子供の低身長に成長ホルモンが使用されると先述しましたが、「成人成長ホルモン不全症」というものがあり、これは大人で成長ホルモンの異常が見られるものです。



何かの原因により成長ホルモンの分泌が正常に分泌されない病気です。



主な原因としては、脳下垂体周辺にできた脳腫瘍が挙げられます。



しかし、過去に受けた頭蓋内の手術や放射線照射、または外傷などが原因になることもあります。



また、子供のころに成長ホルモン分泌不全性低身長症と診断された方もこの疾患に罹りやすいようです。



成長ホルモンが足りなくなると、大人の場合では身長ではなく代謝と関係する症状が現れます。




成長ホルモンには、血中のコレステロールを低下させたり、脂肪を分解する働きがあるので、その働きが低下すると心臓の機能の低下や、中性脂肪が増え動脈硬化に繋がります。

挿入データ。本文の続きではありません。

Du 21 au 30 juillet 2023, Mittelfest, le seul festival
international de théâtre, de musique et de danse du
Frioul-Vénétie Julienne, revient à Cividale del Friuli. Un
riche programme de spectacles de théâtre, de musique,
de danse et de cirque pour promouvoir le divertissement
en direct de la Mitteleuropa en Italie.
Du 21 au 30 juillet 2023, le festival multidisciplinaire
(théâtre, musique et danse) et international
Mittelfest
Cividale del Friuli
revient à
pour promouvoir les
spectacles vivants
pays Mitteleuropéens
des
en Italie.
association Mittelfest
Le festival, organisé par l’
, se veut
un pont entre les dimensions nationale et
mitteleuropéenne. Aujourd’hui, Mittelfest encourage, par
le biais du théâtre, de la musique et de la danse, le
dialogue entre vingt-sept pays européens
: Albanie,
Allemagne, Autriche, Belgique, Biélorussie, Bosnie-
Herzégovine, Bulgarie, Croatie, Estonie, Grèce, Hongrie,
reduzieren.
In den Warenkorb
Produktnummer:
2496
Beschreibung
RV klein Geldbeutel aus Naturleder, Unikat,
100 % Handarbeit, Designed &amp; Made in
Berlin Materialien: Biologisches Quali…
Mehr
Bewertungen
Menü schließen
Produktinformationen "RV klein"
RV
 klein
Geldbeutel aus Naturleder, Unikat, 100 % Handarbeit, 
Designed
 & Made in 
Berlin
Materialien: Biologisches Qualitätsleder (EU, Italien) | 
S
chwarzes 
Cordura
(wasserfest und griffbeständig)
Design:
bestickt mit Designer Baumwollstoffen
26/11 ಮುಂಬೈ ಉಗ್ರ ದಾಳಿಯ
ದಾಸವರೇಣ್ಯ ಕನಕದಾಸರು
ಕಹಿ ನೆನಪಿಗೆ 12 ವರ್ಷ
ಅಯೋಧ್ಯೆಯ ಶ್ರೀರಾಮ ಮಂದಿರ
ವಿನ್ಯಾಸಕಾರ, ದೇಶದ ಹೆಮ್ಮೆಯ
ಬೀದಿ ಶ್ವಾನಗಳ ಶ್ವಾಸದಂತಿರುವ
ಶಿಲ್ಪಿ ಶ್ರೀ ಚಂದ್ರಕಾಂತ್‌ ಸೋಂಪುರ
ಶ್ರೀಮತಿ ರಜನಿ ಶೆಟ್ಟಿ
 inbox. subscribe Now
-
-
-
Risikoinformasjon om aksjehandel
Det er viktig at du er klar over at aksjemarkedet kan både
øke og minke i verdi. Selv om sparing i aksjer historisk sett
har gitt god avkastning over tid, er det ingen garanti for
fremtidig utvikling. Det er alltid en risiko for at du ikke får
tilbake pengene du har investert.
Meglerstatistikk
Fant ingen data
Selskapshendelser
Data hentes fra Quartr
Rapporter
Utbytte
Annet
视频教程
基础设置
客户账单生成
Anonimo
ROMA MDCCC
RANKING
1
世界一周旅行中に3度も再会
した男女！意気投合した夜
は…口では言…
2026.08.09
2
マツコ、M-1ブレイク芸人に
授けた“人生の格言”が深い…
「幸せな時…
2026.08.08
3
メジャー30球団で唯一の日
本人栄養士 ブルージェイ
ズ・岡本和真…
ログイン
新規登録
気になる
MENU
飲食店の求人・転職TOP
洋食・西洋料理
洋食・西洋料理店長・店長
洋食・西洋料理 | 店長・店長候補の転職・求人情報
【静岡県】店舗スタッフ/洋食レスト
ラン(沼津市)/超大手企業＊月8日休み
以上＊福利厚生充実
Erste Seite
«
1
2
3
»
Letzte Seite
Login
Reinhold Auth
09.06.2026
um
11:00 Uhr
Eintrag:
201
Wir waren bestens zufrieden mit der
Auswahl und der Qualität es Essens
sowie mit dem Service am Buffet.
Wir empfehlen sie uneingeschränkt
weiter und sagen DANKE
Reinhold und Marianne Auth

自覚症状には、、皮膚や体毛が薄くなる、骨や筋力が弱るので疲れがとれない、活力が減り集中力が低下し気力も低下する、性欲低下などが見られます。



治療は子供の低身長症と同じで成長ホルモン注射が行われます。



体内に入った成長ホルモンは数時間後に最高の分泌量に到達し、次の日には無くなってしまいますので、基本的に毎日、同じ時間に接種するようにしましょう。



治療には、毎日の成長ホルモン分泌のリズムを作ることが大切なのです。